Bowing to political pressure, the cruise line Carnival Corp. announced this week it is voluntarily willing to repay the U.S. government an unspecified amount for the costs to taxpayers of responses to disabling accidents on its Triumph and Splendor cruise ships.
Carnival released on Monday the following statement on the federal government reimbursement:
“Carnival Corporation is in the process of voluntarily submitting payment to the U.S. Treasury Department to reimburse the federal government for costs related to the Carnival Triumph and Splendor incidents. It should be clearly noted that at no point in time has Carnival stated it would refuse to reimburse federal agencies if they sought remuneration. Although no agencies have requested remuneration, the company has made the decision to voluntarily provide reimbursement to the federal government.”

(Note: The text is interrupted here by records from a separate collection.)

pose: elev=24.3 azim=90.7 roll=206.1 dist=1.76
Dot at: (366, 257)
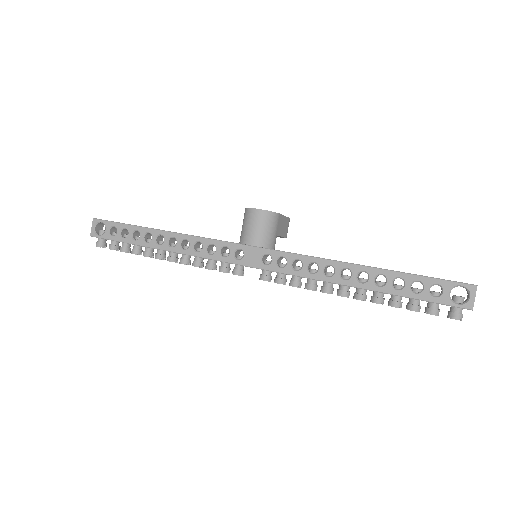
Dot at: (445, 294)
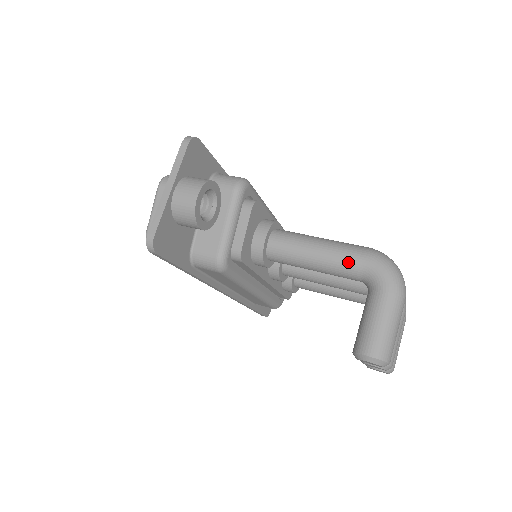
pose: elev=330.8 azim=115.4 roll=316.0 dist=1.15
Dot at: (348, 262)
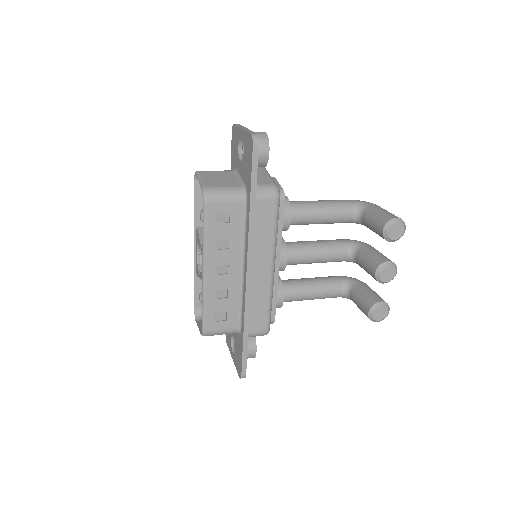
Dot at: (342, 202)
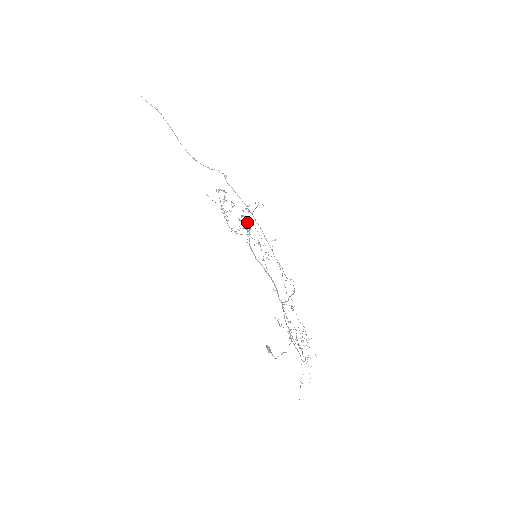
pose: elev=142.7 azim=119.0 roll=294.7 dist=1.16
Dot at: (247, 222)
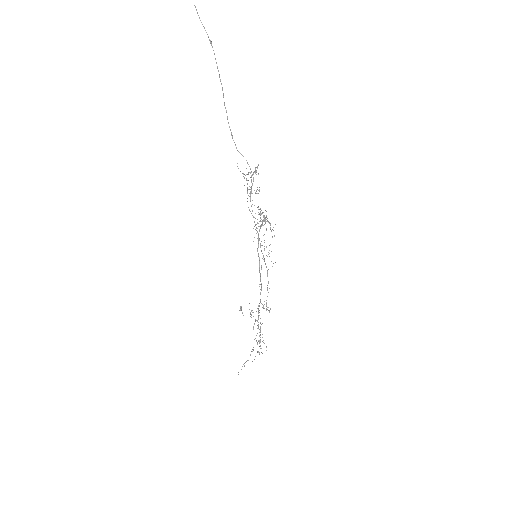
Dot at: (264, 215)
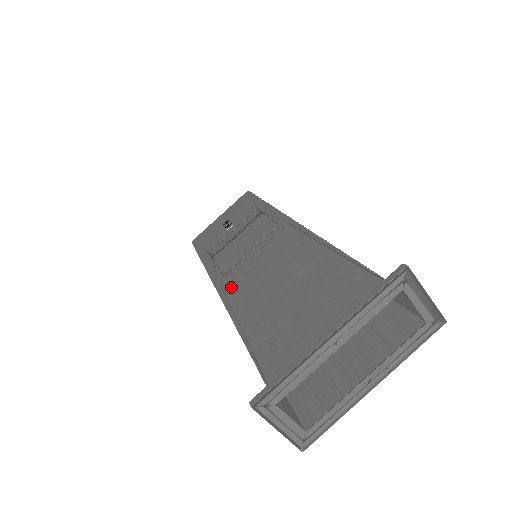
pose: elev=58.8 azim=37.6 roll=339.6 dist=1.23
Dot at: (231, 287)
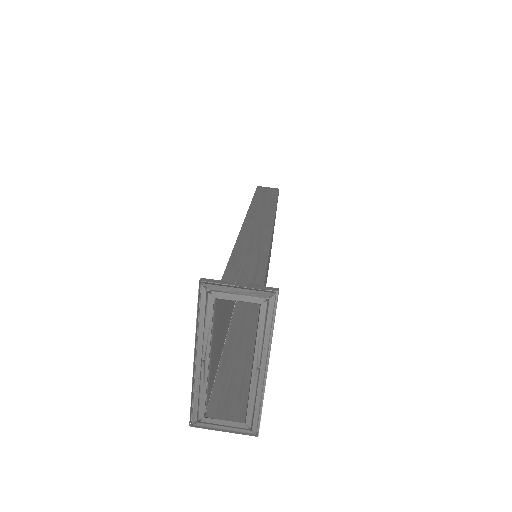
Dot at: (234, 302)
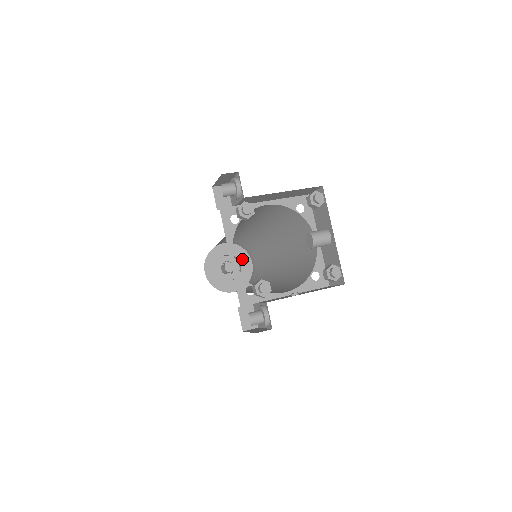
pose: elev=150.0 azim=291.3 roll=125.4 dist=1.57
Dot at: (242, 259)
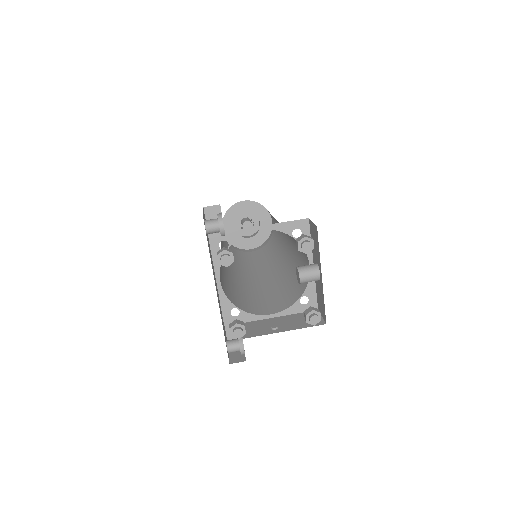
Dot at: (262, 217)
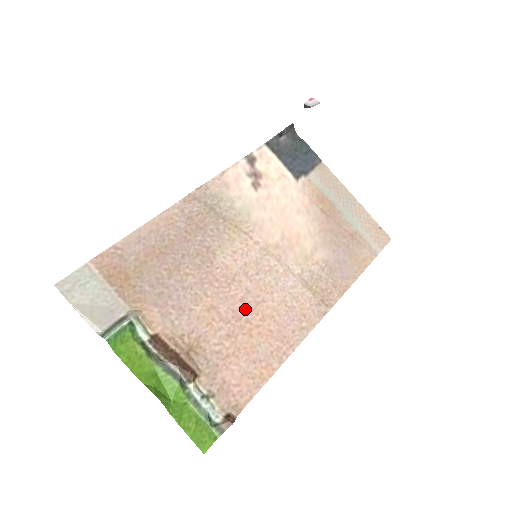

U.S. Senator Jay Rockefeller (D-W.Va.) estimated the Coast Guard's costs in dealing with the crippled Triumph earlier this year at nearly $780,000. The 2010 engine fire that left the Splendor adrift off Mexico reportedly cost the Coast Guard and U.S. Navy about $3.4 million.
Rockefeller was far from impressed by Carnival’s statement, issuing a statement of his own declaring the reimbursement is the least the company could do.
"I'm glad to see that Carnival owned up to the bare minimum of corporate responsibility by reimbursing federal taxpayers for these two incidents," Rockefeller, D-W.Va., said in a statement.